At St John’s College, Sanderson won two scholarships, the Stuart Exhibition and the prestigious Casberd Exhibition (‘Exhibitions’ being prizes or funding usually given for excelling in an examination). If Sanderson’s entry into Oxford as a non-collegiate student had been for financial reasons, his academic performance may have enabled him to overcome this barrier and enter the College with the help of his scholarship funding. However, the rich possibilities of College life may not have helped him perform at his best: he had a second class in his second year, and finished with a third class in 1892, though he did not take his Bachelor of Arts degree (BA) until 1901.

His birth, entry into Oxford and St John’s, two scholarships, exam results and dates until the granting of his degree: this is all that the meagre entry on Sanderson in the College biographical register tells us.

The photograph tells us a little more – that Sanderson played rugby for St John’s, for at least a year – something the College register has missed. There is very little more that we know, as yet, about Sanderson.

" This discovery in the St John’s College archives opens another chapter in a more entangled history than was known, of ever more debts owed by the College and the University to a diversity of members. "

The records of the British Red Cross from 1919 show that an Edward Ainslie Gordon Sanderson, living in 15 Lintaine Grove, Fulham, W14, London, volunteered to serve on night duty in a London hospital during the First World War; he was part of the Voluntary Aid Detachment which consisted of women and men offering volunteer help at field hospitals and medical facilities within Britain and behind the front lines in France and elsewhere. If this is the same Sanderson and he remained in Britain, we do not know what his day job was. But, between 1918 and 1919, he had spent 258 hours at Westbourne Hospital serving sick and wounded soldiers.

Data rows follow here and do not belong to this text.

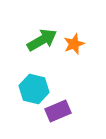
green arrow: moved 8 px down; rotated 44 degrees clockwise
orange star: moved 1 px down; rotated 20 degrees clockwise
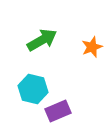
orange star: moved 18 px right, 3 px down
cyan hexagon: moved 1 px left
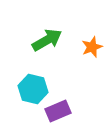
green arrow: moved 5 px right
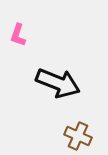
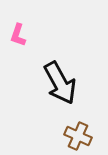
black arrow: moved 2 px right; rotated 39 degrees clockwise
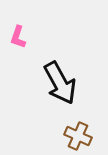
pink L-shape: moved 2 px down
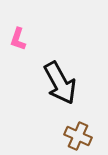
pink L-shape: moved 2 px down
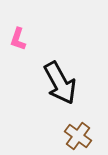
brown cross: rotated 12 degrees clockwise
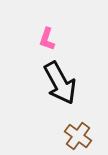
pink L-shape: moved 29 px right
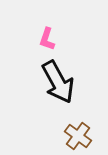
black arrow: moved 2 px left, 1 px up
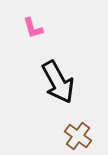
pink L-shape: moved 14 px left, 11 px up; rotated 35 degrees counterclockwise
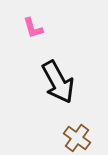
brown cross: moved 1 px left, 2 px down
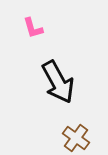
brown cross: moved 1 px left
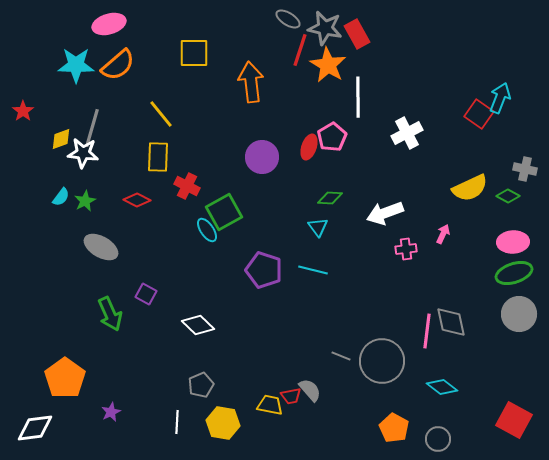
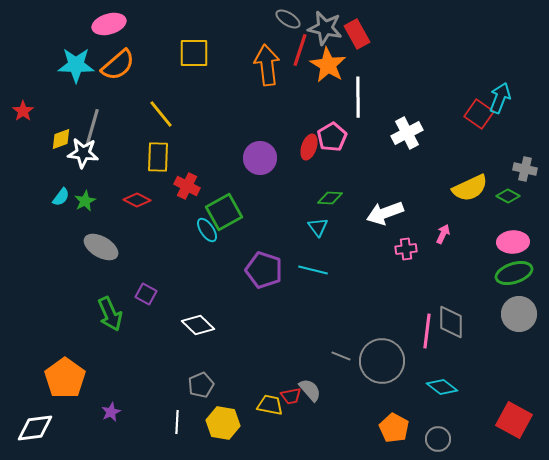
orange arrow at (251, 82): moved 16 px right, 17 px up
purple circle at (262, 157): moved 2 px left, 1 px down
gray diamond at (451, 322): rotated 12 degrees clockwise
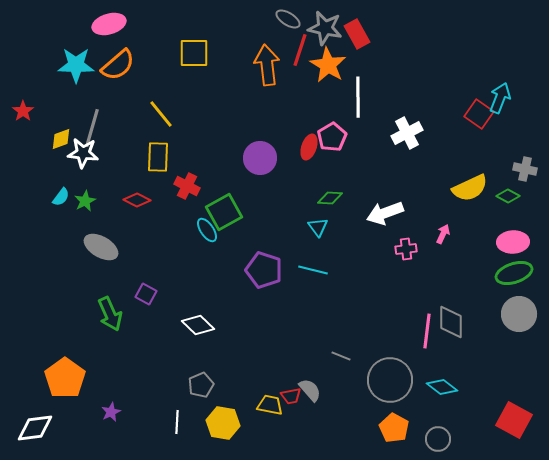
gray circle at (382, 361): moved 8 px right, 19 px down
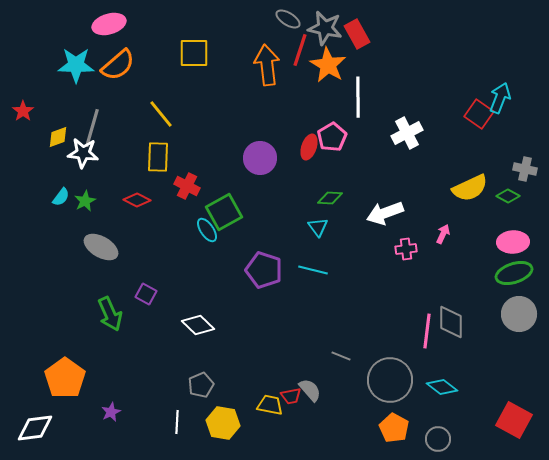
yellow diamond at (61, 139): moved 3 px left, 2 px up
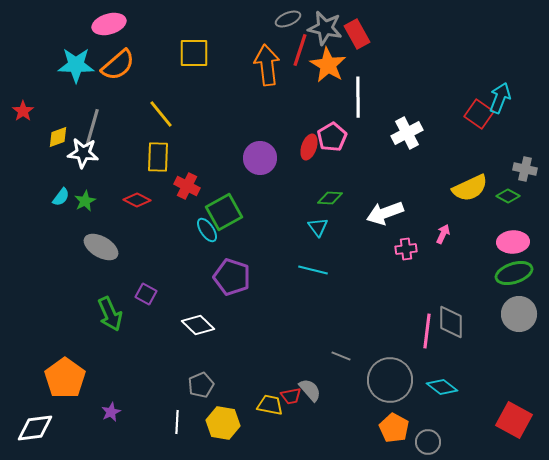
gray ellipse at (288, 19): rotated 55 degrees counterclockwise
purple pentagon at (264, 270): moved 32 px left, 7 px down
gray circle at (438, 439): moved 10 px left, 3 px down
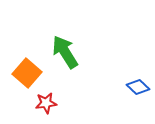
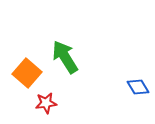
green arrow: moved 5 px down
blue diamond: rotated 15 degrees clockwise
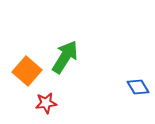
green arrow: rotated 64 degrees clockwise
orange square: moved 2 px up
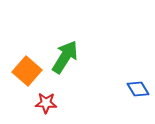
blue diamond: moved 2 px down
red star: rotated 10 degrees clockwise
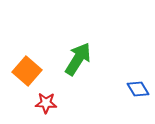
green arrow: moved 13 px right, 2 px down
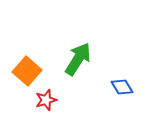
blue diamond: moved 16 px left, 2 px up
red star: moved 3 px up; rotated 20 degrees counterclockwise
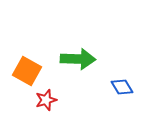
green arrow: rotated 60 degrees clockwise
orange square: rotated 12 degrees counterclockwise
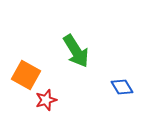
green arrow: moved 2 px left, 8 px up; rotated 56 degrees clockwise
orange square: moved 1 px left, 4 px down
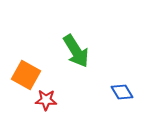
blue diamond: moved 5 px down
red star: rotated 20 degrees clockwise
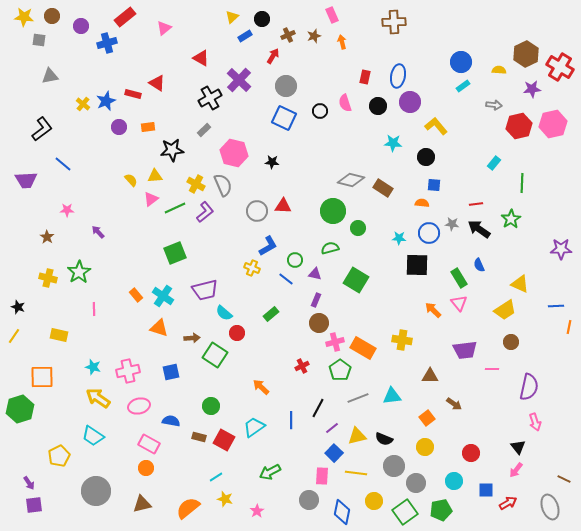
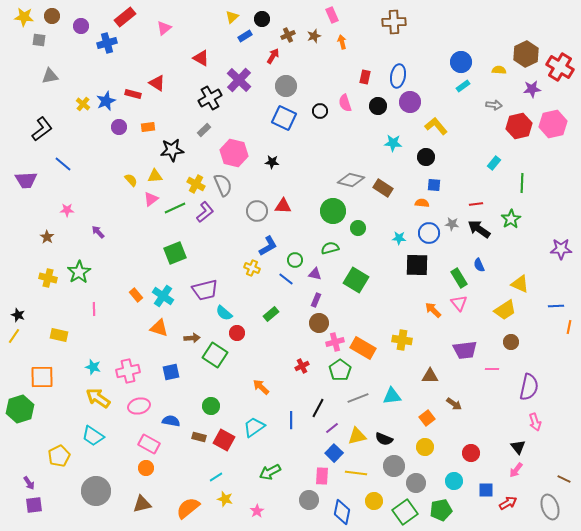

St John’s is not a College with strong-rooted connections with the British empire – or so it has been understood. As far as is known in the College in recent times, the earliest ‘colonial’ student at St. John’s arrived in 1892, long after the earliest such students began coming to other Oxford colleges after the 1871 Universities Tests Act removed the final barriers for Non-Anglican members of the University. Sanderson, who, from what we now know, was probably the first Black student, and very possibly the first student from Asia, Africa or the Caribbean, at the College, pushes that date back to 1889.

This discovery in the St John’s College archives opens another chapter in a more entangled history than was known, of ever more debts owed by the College and the University to a diversity of members. These members shaped the transformation of College and University in the late nineteenth century, from a still small and provincial institution with a limited curriculum teaching largely upper class and wealthy English undergraduates, into an international university producing world leading teaching and research, and made St John’s and Oxford, intellectually, culturally and materially, what they are today.